For Tom Swift was an inventor, second in ability only to his father, and his advice was often sought by his parent on matters of electrical construction, for the lad had made a specialty of that branch of science.
While father and son were deep in a discussion of the apparatus of the submarine, there will be an opportunity to make the reader a little better acquainted with them. Those of you who have read the previous volumes of this series do not need to be told who Tom Swift is. Others, however, may be glad to have a proper introduction to him.
Tom Swift lived with his father, Barton Swift, in the village of Shopton, New York. The Swift home was on the outskirts of the town, and the large house was surrounded by a number of machine shops, in which father and son, aided by Garret Jackson, the engineer, did their experimental and constructive work. Their house was not far from Lake Carlopa, a fairly large body of water, on which Tom often speeded his motor-boat.
In the first volume of this series, entitled “Tom Swift and His Motor-Cycle,” it was told how be became acquainted with Mr. Wakefield Damon, who suffered an accident while riding one of the speedy machines. The accident disgusted Mr. Damon with motor-cycles, and Tom secured it for a low price. He had many adventures on it, chief among which was being knocked senseless and robbed of a valuable patent model belonging to his father, which he was taking to Albany. The attack was committed by a gang known as the Happy Harry gang, who were acting at the instigation of a syndicate of rich men, who wanted to secure control of a certain patent turbine engine which Mr. Swift had invented.
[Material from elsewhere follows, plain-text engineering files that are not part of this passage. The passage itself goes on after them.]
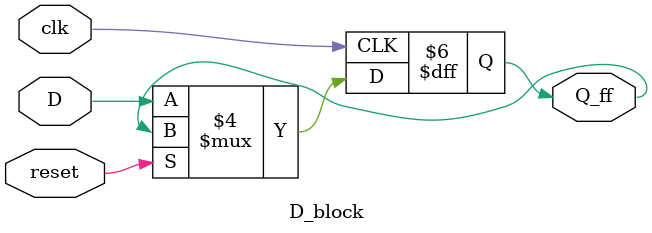
<source format=v>
module D_block(clk,reset,D,Q_ff);

  input clk,reset,D;
  parameter en = 1;
  output Q_ff;
  
  reg Q_ff;
  
  initial Q_ff = 0;
  
  always @(posedge clk) begin
    if(!reset) begin
      if(en)Q_ff <= D;
      else Q_ff <= 0;
    end
  end
    
endmodule

</source>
Tom set out in pursuit of the thieves, after recovering from their attack, and had a strenuous time before he located them.
In the second volume, entitled “Tom Swift and His Motor-Boat,” there was related our hero’s adventures in a fine craft which was recovered from the thieves and sold at auction. There was a mystery connected with the boat, and for a long time Tom could not solve it. He was aided, however, by his chum, Ned Newton, who worked in the Shopton Bank, and also by Mr. Damon and Eradicate Sampson, an aged colored whitewasher, who formed quite an attachment for Tom.